Llegué al lugar de la cita no pactada y noté, a golpe de vista, que no era el único que
estaba siguiendo sus pasos. Un grupo nutrido de cerca de 50 personas se encontraba
alrededor de la cancha de tierra en la que estaba por escenificarse una nueva batalla.
Miré hacia uno y otro lado hasta encontrar a Juan Ramírez, quien había dejado de lado
sus pantalones rotos y sus tenis polvorientos, para colocarse un uniforme blanquiazul de
marca desconocida, más adelante sabría que esa indumentaria correspondía a los
Coyotes, y unos tachones de futbol que se veían desgastados y, casi con seguridad,
malolientes.
Ya el tablero y sus piezas estaban dispuestos para que se produjera el pitido inicial. Los
Coyotes y las Panteras se medían en un torneo que nunca pensé que llegaría a
importarme; es más, hasta antes de toparme con Juan Ramírez ni siquiera contemplé la
posibilidad de saber el nombre de una competencia destinada a perderse en el
aninomato, tal como sucede con la gran cantidad de justas que no cuentan con una
cobertura mediática.
A la distancia, escuché el sonido emitido por el silbato del árbitro para dar inicio a las
hostilidades. Lo que a continuación presencié me dejó extasiado y con ganas de entrar al
terreno de juego para ser uno más de los actores secundarios que engalanaban la enorme
capacidad de esa persona que a diario viajaba con un balón para intentar ganarse la vida
y lograr que los automovilistas que pasaran por su zona de trabajo se dignaran a darle
unas cuantas monedas.
Fue en el primer cuarto de hora cuando el número diez de los Coyotes tomó la pelota
desde la cintura del campo, se quitó a un par de hombres y enfiló hacia la medialuna,
donde sacó imponente disparo para estremecer las redes y generar los aplausos de los
presentes. El equipo rival tuvo más poder de respuesta que el que yo esperaba. Diez
minutos después de que se abriera el marcador, un error del arquero blanquiazul
permitió que los cartones se emparejaran.

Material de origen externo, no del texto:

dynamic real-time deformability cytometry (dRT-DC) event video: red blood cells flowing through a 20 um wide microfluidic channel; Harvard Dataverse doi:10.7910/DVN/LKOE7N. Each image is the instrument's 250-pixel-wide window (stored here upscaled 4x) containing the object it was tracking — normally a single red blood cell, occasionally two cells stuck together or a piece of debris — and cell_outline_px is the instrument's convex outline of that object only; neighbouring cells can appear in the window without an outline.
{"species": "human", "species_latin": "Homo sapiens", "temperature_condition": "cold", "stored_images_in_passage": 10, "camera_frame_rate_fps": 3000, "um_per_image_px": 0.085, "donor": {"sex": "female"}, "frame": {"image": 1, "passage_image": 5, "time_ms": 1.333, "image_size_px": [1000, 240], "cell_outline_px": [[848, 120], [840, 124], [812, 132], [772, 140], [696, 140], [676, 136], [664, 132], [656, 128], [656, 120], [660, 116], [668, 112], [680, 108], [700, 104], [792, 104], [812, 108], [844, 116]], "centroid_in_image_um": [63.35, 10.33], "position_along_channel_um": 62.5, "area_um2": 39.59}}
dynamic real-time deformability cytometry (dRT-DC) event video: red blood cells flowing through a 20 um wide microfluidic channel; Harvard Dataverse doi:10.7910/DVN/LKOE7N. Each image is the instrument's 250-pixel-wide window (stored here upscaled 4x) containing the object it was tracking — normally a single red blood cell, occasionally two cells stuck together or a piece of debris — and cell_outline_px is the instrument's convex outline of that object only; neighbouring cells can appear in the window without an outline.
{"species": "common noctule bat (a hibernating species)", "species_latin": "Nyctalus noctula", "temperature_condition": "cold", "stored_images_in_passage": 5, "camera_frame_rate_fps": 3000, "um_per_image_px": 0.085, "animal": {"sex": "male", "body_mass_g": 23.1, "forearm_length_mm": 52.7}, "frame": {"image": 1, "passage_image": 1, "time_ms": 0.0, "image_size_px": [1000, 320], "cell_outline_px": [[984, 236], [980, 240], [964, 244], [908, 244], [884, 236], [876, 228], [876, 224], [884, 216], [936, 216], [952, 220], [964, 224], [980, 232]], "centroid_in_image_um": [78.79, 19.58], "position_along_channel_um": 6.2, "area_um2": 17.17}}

El tiempo de la primera mitad se consumía. Ramírez había estado muy activo. Lanzaba
pases a profundidad con precisión milimétrica y lo mismo driblaba con la pierna
derecha que con la izquierda; sin embargo, el cancerbero de las Panteras aprovechaba la
poca eficacia de la delantera oponente para congelar el peligro y así perfilar que su
escuadra no se fuera perdiendo al entretiempo.